* Problem description
Transcribe, word for word and without additions, each line below from the one containing "nose: (292, 379)" through the one containing "left hip: (938, 438)", both ends included.

<<<<

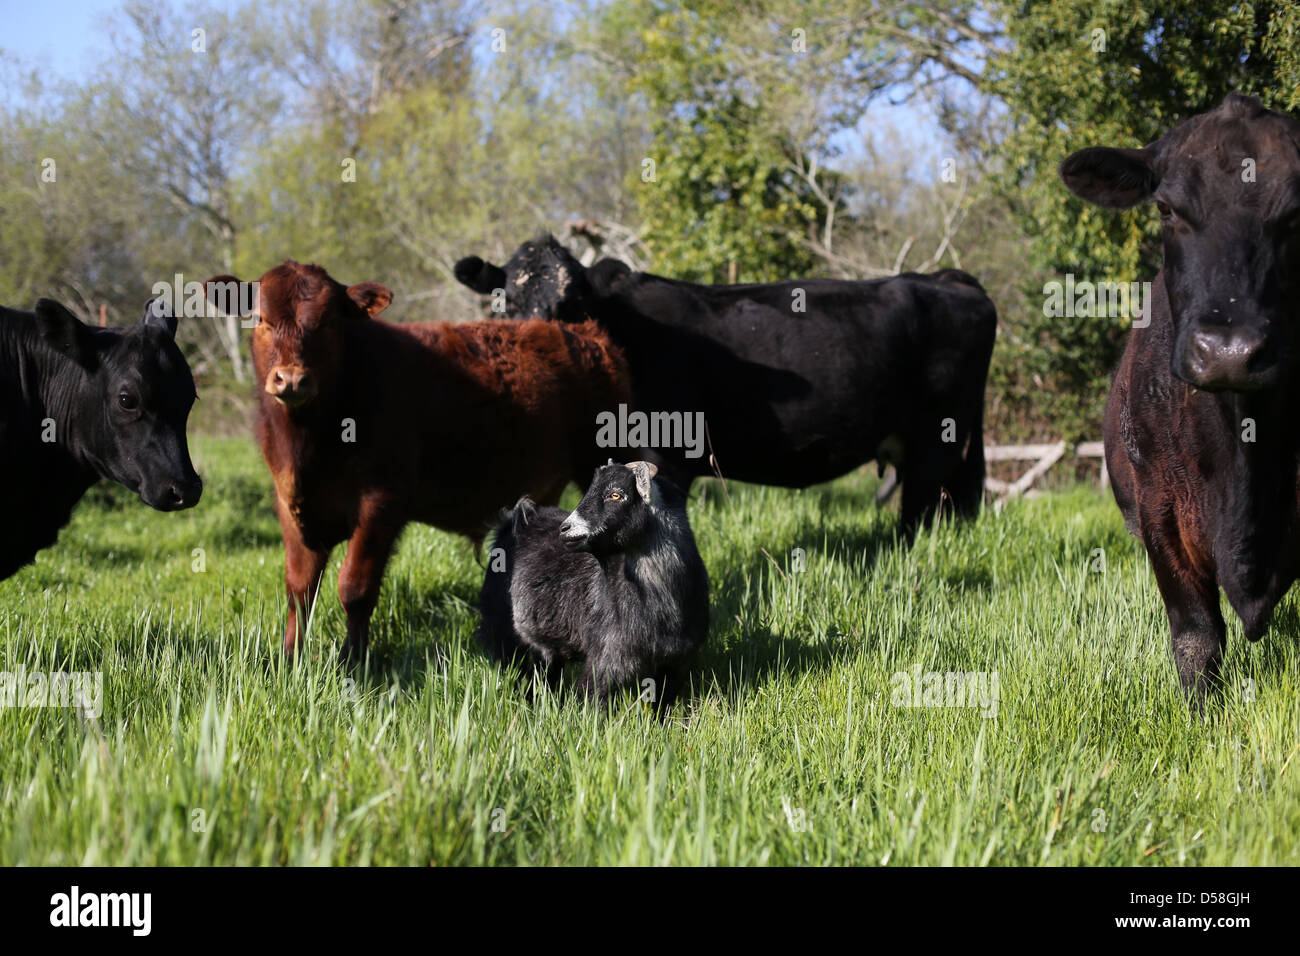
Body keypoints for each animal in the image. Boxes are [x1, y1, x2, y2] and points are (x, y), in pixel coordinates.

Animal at [209, 261, 631, 663]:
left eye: (327, 323)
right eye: (261, 320)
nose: (292, 379)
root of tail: (583, 333)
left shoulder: (381, 502)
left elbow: (355, 587)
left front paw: (353, 662)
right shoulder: (290, 503)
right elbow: (299, 588)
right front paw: (289, 658)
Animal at [454, 236, 997, 533]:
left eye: (572, 306)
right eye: (504, 303)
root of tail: (944, 278)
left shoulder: (664, 457)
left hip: (938, 438)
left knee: (921, 514)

>>>>

* Solution for this exercise
nose: (292, 379)
root of tail: (583, 333)
left shoulder: (381, 502)
left elbow: (355, 587)
left front paw: (353, 662)
right shoulder: (290, 503)
right elbow: (299, 588)
right front paw: (289, 658)
Animal at [454, 236, 997, 533]:
left eye: (572, 306)
right eye: (504, 303)
root of tail: (944, 278)
left shoulder: (664, 457)
left hip: (938, 438)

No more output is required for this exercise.